Charaxes alpinus
- Conservation status: Least Concern (IUCN 3.1)

Scientific classification
- Kingdom: Animalia
- Phylum: Arthropoda
- Class: Insecta
- Order: Lepidoptera
- Family: Nymphalidae
- Genus: Charaxes
- Species: C. alpinus
- Binomial name: Charaxes alpinus van Someren & Jackson, 1957
- Synonyms: Charaxes ethalion alpinus van Someren & Jackson 1957;

= Charaxes alpinus =

- Authority: van Someren & Jackson, 1957
- Conservation status: LC
- Synonyms: Charaxes ethalion alpinus van Someren & Jackson 1957

Species of butterfly

Charaxes alpinus, the montane charaxes, is a butterfly in the family Nymphalidae.
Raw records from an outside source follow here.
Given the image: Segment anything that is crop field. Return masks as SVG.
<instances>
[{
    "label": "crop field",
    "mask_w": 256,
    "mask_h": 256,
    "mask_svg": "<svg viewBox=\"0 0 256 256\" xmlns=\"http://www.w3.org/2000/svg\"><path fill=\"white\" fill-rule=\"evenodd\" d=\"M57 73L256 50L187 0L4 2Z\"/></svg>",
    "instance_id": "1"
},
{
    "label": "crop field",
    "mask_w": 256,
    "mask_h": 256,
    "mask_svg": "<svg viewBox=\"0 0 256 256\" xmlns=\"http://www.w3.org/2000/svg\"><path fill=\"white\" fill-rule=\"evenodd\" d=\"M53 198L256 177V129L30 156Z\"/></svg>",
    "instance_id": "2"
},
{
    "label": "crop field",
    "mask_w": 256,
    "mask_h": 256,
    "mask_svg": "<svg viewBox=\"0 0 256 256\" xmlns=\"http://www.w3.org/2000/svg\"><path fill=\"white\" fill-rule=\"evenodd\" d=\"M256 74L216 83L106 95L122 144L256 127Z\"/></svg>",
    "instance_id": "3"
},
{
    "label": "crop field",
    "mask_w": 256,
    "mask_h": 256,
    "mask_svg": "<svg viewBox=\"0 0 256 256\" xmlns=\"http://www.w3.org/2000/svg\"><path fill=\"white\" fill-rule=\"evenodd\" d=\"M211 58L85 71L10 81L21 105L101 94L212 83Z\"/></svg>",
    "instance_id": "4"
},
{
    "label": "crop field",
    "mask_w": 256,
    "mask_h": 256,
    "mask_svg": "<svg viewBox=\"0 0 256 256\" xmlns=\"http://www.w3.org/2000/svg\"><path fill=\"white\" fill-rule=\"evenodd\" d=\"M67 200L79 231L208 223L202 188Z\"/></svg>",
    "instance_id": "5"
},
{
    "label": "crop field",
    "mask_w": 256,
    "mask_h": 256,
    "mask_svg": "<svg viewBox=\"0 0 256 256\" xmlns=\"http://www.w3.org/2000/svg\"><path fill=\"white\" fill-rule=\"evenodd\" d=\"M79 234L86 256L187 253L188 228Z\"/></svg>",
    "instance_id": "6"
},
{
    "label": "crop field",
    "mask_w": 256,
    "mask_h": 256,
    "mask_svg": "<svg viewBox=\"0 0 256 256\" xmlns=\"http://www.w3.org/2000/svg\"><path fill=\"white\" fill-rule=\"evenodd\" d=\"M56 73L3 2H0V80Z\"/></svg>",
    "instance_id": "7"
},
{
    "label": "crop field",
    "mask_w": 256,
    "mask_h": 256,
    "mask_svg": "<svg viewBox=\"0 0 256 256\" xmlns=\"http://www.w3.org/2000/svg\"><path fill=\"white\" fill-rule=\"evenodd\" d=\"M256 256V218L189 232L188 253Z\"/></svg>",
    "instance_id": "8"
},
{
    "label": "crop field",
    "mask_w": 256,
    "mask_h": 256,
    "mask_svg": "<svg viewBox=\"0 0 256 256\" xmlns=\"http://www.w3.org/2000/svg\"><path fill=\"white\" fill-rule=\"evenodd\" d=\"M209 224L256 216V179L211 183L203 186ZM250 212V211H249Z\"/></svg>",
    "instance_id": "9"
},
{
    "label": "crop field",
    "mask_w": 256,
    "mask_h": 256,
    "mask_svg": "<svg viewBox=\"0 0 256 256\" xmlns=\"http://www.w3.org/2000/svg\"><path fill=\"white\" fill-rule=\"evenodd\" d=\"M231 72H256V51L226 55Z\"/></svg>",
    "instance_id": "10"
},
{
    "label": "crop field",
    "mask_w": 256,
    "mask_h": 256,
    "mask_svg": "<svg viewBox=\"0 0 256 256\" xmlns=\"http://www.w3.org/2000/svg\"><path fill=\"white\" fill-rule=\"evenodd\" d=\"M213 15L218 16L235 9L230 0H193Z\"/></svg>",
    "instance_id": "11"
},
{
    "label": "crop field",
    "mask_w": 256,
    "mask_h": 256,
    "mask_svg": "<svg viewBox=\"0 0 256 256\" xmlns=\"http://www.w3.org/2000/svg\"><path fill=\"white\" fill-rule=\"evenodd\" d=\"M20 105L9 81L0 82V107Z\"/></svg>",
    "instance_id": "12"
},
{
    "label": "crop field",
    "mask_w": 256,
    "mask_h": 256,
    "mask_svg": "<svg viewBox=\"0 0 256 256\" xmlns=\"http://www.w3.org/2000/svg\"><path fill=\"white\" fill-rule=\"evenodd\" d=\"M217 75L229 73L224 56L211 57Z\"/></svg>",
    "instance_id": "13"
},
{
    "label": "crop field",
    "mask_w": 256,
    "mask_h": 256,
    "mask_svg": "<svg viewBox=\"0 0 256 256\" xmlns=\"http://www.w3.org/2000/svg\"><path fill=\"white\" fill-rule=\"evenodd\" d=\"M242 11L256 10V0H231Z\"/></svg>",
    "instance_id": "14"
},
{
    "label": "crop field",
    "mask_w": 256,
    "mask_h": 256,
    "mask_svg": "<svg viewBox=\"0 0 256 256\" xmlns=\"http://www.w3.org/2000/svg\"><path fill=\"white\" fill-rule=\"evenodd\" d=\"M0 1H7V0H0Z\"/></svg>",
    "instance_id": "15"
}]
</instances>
It is found in eastern Zimbabwe.

==Description==
Larger than the closely related Charaxes ethalion with shorter and more robust tails; underside darker and more reddish brown The habitat consists of montane forests in the Eastern Highlands.

==Biology==
Adults are on wing year round.

The larvae feed on Albizia adianthifolia.

==Taxonomy==
Charaxes alpinus is a member of the large species group Charaxes etheocles.